WHAT IS NEEDED: Copy out each line of the records below that contains the word "with".

========================

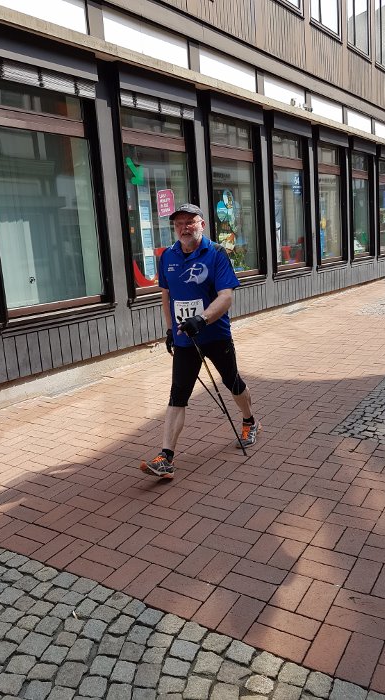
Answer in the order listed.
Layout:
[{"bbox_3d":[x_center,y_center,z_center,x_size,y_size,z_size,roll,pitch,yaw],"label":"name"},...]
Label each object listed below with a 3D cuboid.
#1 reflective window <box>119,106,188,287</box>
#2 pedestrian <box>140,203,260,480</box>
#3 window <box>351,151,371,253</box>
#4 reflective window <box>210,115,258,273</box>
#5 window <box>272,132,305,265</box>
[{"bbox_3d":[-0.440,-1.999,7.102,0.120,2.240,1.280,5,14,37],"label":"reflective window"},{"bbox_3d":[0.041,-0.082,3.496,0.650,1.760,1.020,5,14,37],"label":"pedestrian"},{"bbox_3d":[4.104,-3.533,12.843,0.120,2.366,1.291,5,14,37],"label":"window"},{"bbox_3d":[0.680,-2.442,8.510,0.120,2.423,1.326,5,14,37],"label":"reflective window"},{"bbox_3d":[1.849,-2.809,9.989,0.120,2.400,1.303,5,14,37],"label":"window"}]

========================

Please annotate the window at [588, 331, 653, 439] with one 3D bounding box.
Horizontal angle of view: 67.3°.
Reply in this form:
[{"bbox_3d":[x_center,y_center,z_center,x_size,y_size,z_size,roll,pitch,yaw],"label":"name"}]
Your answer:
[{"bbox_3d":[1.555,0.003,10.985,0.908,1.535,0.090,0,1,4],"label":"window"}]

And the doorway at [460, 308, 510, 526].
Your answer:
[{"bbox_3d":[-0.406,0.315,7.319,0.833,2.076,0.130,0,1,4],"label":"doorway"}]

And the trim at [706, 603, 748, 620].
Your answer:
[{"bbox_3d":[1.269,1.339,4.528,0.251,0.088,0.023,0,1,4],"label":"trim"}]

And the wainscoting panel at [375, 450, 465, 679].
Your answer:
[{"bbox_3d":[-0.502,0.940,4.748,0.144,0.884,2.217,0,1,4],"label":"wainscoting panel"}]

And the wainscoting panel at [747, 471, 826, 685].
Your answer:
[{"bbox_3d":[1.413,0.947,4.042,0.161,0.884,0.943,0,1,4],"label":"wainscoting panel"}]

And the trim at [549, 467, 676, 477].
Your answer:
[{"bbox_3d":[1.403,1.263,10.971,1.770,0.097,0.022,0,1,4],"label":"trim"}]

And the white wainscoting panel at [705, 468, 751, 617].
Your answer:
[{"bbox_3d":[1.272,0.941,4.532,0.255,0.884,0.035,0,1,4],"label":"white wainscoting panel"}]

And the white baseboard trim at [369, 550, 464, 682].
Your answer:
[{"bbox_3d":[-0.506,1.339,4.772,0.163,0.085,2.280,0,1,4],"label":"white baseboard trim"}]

========================

RESPONSE FOR THIS EXERCISE:
Label each object listed below with a 3D cuboid.
Please annotate the window at [588, 331, 653, 439] with one 3D bounding box.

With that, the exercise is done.